Answer
$\dfrac{\pi}{6} (13 \sqrt {13}-1)$
Work Step by Step
The surface area of the surface can be written as: $A(S)=\iint_{D} \sqrt {1+(f_x)^2+(f_y)^2} dx \ dy$
and, $\iint_{D} dA$ is the projection of the surface on the xy-plane.
Now, the area of the given surface is: $A(S)=\iint_{D} \sqrt{1+(-2x)^2+(-2y)^2} \\=\iint{D} \sqrt {1+4(x^2+y^2)} dA $
and, $\iint_{D} dA$ is the area of the region inside $D$.
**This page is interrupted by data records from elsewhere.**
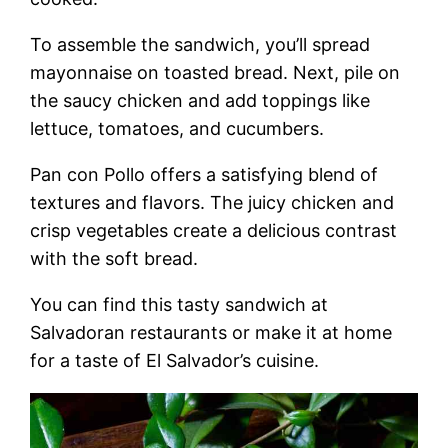
To assemble the sandwich, you’ll spread
mayonnaise on toasted bread. Next, pile on
the saucy chicken and add toppings like
lettuce, tomatoes, and cucumbers.
Pan con Pollo offers a satisfying blend of
textures and flavors. The juicy chicken and
crisp vegetables create a delicious contrast
with the soft bread.
You can find this tasty sandwich at
Salvadoran restaurants or make it at home
for a taste of El Salvador’s cuisine.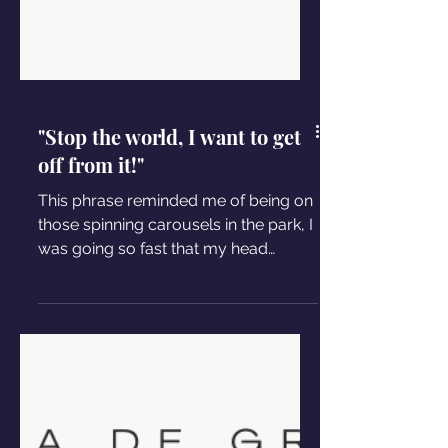
"Stop the world, I want to get
off from it!"
This phrase reminded me of being on
those spinning carousels in the park, I
was going so fast that my head
seemed to detach from my body.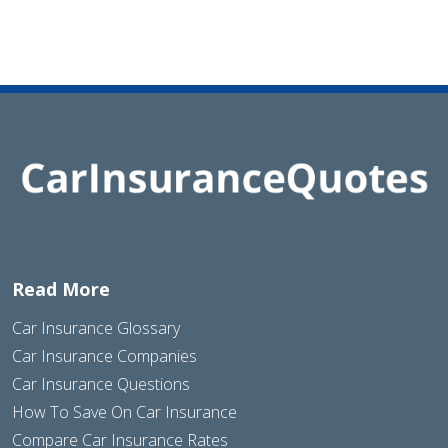
Read More
Car Insurance Glossary
Car Insurance Companies
Car Insurance Questions
How To Save On Car Insurance
Compare Car Insurance Rates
We can use the polar co-ordinates because of the part $x^2+y^2$
Therefore, we have:
$$A(S)=\int_{0}^{2 \pi} \int_{0}^{\sqrt 3} \sqrt {1+4r^2} r dr d \theta $$
Substitute $1+4r^2 = a \implies da= 8 r dr$
$$A(S)=\int_0^{2 \pi} \int_{1}^{13} \dfrac{a^{1/2}}{8} da d \theta \\=\dfrac{1}{8} \times \int_0^{2 \pi} \dfrac{2}{3} a^{3/2} d \theta \\= \dfrac{1}{12} [ \theta (\sqrt {(13)^3}-1)] \\=\dfrac{2 \pi}{12} (13 \sqrt {13}-1) \\=\dfrac{\pi}{6} (13 \sqrt {13}-1)$$